[EXTRACT]:
****************
Mills remains a valuable precedent for questions of competent jurisdiction under s. 24 of the Charter.

==Background==

The facts of the case relating to charges faced by Mills are confusing, as stated by Justice Lamer in his dissenting reasons.

Mills had been convicted in 1973 for his involvement in a robbery, but escaped from the penitentiary. While he was unlawfully at large, he was charged in Sarnia, Ontario with new counts of armed robbery. He appeared in court on a false name in March 1977, and was released on bail. He then jumped bail. Also in March 1977, he was charged with a different count of armed robbery in London, Ontario.

In October 1979, he was arrested in Nova Scotia and returned to Sarnia. Eventually, the Sarnia charges against him were dropped, and he was returned to penitentiary to serve his outstanding sentence from 1973.

Nothing was done on the London charges until his release from penitentiary was imminent. He was taken to London in September 1981, where the matter was set down for a preliminary inquiry. That was adjourned from time to time until May 1982.

The Canadian Charter of Rights and Freedoms came into force on April 17, 1982. When he appeared at his preliminary inquiry in May, Mills applied for a stay of proceedings. He argued that the 31 months that had elapsed between his arrest in October 1979 and the commencement of the preliminary inquiry in May 1982 infringed his right to trial within a reasonable time, contrary to s. 11(b) of the Charter.

== Decisions of the Ontario courts==
===Preliminary inquiry judge===

Under the Criminal Code, a preliminary inquiry is held to review the evidence brought forward by the Crown prosecutor in support of a charge. It is not the function of the preliminary inquiry judge to make findings of fact or assess the weight of the evidence. Rather, the preliminary inquiry judge is to review the evidence and determine if it is sufficient to warrant sending the matter to trial in a superior court.

On the application for a stay of proceedings, the first issue was whether the preliminary inquiry judge was a "court of competent jurisdiction", as that phrase is used in s. 24(1) of the Charter, and therefore could consider whether the 31 month delay amounted to a breach of Mills's right to a trial within a reasonable time. The preliminary inquiry judge concluded that he was a court of competent jurisdiction.

Turning then to the issue of trial delay, the preliminary inquiry judge held that since the Charter came into force just a month earlier, the right to a trial within a reasonable time only began on April 17, 1982. There had therefore not been an unreasonable delay.

===High Court of Ontario===

Mills then applied to the motions court of the High Court of Ontario for relief under the prerogative writs: an order of prohibition, to bar the preliminary inquiry judge from proceeding with the preliminary, and an order of certiorari, quashing the charges set out in the information. He also applied for a remedy under s. 24(1) of the Charter, based on trial delay. The motions judge held that the preliminary inquiry judge was a court of competent jurisdiction, and that the guarantee of a trial within a reasonable time did apply. However, the motions judge concluded that on all of the facts, there had not been a breach of s. 11(b).
****************
(Transcribed page contents)
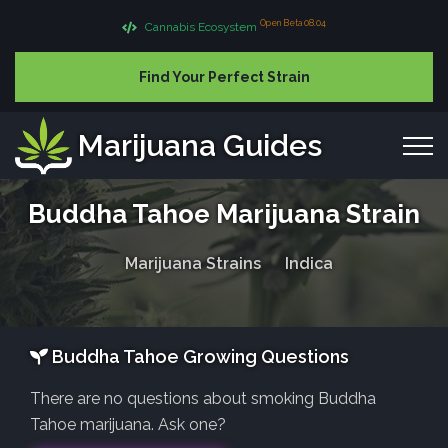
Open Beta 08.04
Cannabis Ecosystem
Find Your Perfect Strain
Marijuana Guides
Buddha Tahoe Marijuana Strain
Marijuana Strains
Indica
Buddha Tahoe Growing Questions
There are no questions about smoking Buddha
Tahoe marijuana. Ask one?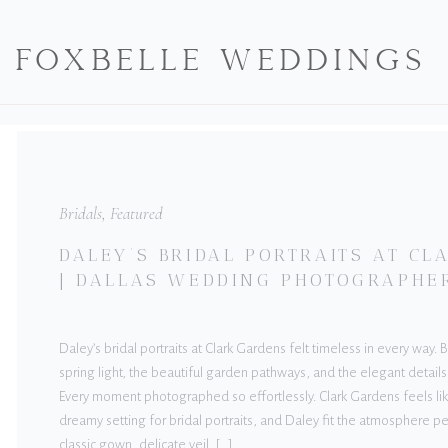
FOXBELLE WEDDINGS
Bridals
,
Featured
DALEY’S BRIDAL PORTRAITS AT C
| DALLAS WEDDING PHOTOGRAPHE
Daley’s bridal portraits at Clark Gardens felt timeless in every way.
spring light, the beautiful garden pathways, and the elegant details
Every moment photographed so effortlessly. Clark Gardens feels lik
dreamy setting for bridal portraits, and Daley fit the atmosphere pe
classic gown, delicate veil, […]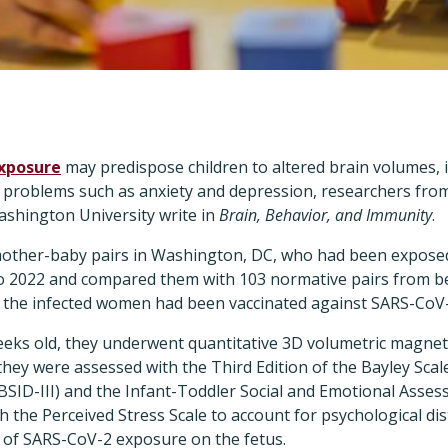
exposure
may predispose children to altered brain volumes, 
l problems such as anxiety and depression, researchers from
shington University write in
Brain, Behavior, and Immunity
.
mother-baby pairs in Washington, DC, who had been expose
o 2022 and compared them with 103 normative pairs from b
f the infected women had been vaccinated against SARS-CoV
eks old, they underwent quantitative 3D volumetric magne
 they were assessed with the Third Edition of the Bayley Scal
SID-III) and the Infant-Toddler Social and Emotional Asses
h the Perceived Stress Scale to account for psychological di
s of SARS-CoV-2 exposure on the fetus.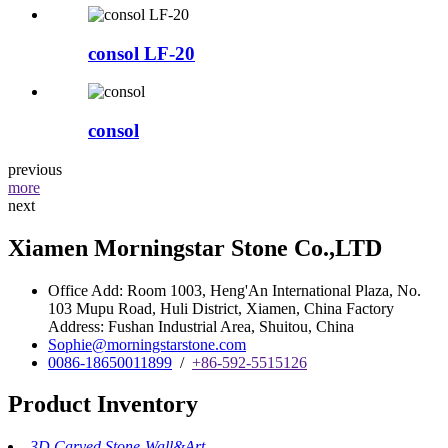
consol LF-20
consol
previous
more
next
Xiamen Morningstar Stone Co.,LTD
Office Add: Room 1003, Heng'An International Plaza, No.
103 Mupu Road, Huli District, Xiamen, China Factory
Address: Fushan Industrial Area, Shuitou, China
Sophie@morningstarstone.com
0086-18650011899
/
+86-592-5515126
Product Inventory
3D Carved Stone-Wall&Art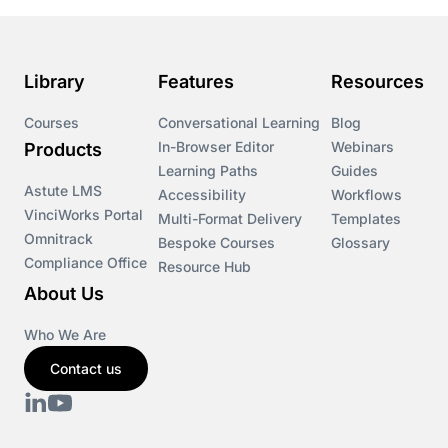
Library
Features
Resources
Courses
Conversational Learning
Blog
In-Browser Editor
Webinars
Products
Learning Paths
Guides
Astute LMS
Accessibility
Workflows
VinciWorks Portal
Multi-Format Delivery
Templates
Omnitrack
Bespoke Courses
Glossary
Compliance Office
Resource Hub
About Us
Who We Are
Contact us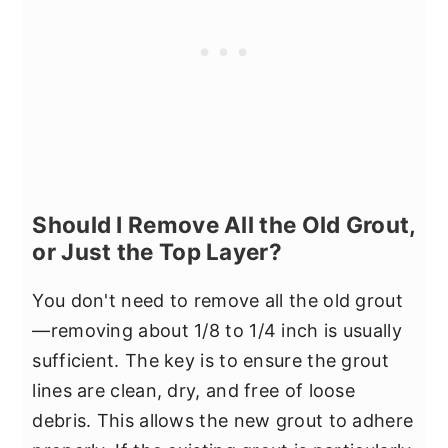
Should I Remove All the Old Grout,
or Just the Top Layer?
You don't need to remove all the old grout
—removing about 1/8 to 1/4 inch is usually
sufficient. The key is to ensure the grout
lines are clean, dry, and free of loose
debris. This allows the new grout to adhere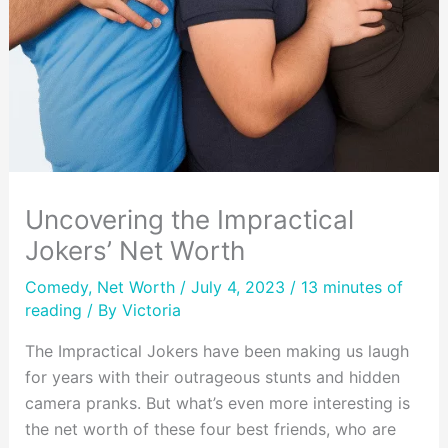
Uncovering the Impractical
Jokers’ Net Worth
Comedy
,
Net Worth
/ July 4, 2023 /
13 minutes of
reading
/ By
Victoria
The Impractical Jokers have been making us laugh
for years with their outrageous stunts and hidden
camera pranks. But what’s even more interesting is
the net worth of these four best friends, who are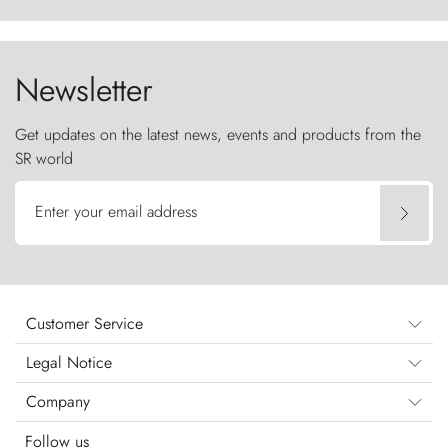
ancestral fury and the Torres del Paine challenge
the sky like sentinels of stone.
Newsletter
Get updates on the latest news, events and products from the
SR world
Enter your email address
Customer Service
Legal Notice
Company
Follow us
****************
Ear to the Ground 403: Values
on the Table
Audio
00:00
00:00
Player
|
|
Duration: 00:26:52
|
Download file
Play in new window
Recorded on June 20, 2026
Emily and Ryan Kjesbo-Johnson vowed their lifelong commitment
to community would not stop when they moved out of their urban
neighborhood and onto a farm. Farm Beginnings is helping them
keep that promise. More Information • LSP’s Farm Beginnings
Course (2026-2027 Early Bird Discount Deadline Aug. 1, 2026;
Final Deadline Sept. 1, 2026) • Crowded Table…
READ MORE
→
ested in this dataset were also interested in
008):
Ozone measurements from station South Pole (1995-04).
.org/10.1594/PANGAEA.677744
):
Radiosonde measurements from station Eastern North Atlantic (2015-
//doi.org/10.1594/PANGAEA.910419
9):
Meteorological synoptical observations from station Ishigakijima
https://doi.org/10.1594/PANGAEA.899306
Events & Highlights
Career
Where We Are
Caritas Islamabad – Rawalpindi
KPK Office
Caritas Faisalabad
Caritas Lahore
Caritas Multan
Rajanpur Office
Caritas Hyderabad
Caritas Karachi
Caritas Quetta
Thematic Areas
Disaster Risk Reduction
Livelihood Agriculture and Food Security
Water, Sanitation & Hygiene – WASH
****************
[TO DO]:
A) According to the text on the Mills case, on what date did the Canadian Charter of Rights and Freedoms come into force?
B) Carry on the text on the Mills case from its final sentence.
The tasks can be done without the transcribed page contents.

[OUTPUTS IN ORDER]:
A) April 17, 1982.

B)
=== Ontario Court of Appeal ===
Mills then appealed to the Ontario Court of Appeal. That court did not rule on whether the preliminary inquiry judge was a court of competent jurisdiction, but agreed with the motions judge that there had not been a breach of the right to a trial within a reasonable time. The Court of Appeal directed that the matter be remanded to the preliminary inquiry judge for review to determine if Mills should be committed to stand trial.

==Judgment of the Supreme Court of Canada==
=== Hearing and rehearing ===

There were two hearings before the Supreme Court. The first hearing was on June 6 and 7, 1984, before Chief Justice Dickson and Justices Ritchie, Beetz, Estey, Chouinard, Lamer and Wilson. The court reserved its decision. On September 29, 1984, while the case was on reserve, the federal government appointed Estey to hold a public inquiry into the failure of two federally chartered banks. Then Ritchie retired just over a month later, on November 1, 1984, due to ill health.

The court reheard the case on October 9, 1985, before a differently constituted panel: Dickson, Beetz, McIntyre, Chouinard, Lamer, Wilson and La Forest (who had been appointed to Ritchie's vacant seat).

The court deliberated for over half a year, and gave its decision on June 26, 1986. It dismissed the appeal by a 4-3 split, but with no single set of majority reasons.

=== Majority Reasons ===

There was no single majority decision. Instead, there were two sets of reasons which reached similar results. Taken together, they dismissed the appeal and returned the case to the preliminary inquiry judge, without ruling on the delay issue.

====McIntyre====

McIntyre, writing for a plurality of himself, Beetz, and Chouinard, dismissed the appeal. He agreed with the outcome in the courts below, but for different reasons, based on his interpretation of the meaning of "a court of competent jurisdiction" under s. 24(1) of the Charter. He held that the Charter is not itself a grant of jurisdiction to the courts. Rather, jurisdiction is set by Parliament and the provincial Legislatures when they enact statutes governing court structure. Claims under the Charter must be fit into the existing jurisdictional structure of the courts.

In this particular case, a preliminary inquiry judge has very limited jurisdiction under the Criminal Code, being concerned only with a review of the evidence to determine if there is sufficient evidence to warrant setting the matter down for trial in the superior court. Since the preliminary inquiry judge has no jurisdiction under the Criminal Code to make any final order determining the case, they do not have jurisdiction to enter a stay for breach of a Charter right.

Instead, it is the trial courts that have jurisdiction to determine the trial delay issue. Since they have full jurisdiction over the case under the Criminal Code, including the power to stay charges, the trial courts are courts of competent jurisdiction for Charter relief in connection with trial delay before that court.

With respect to the applications to the motions judge, McIntyre held that a superior court may have jurisdiction to give Charter relief, but that jurisdiction must be exercised in light of the jurisdiction of the trial courts. It is the trial courts which normally will determine Charter claims, but in some cases it may be appropriate for the superior court to entertain a Charter claim, even when it is not the trial court.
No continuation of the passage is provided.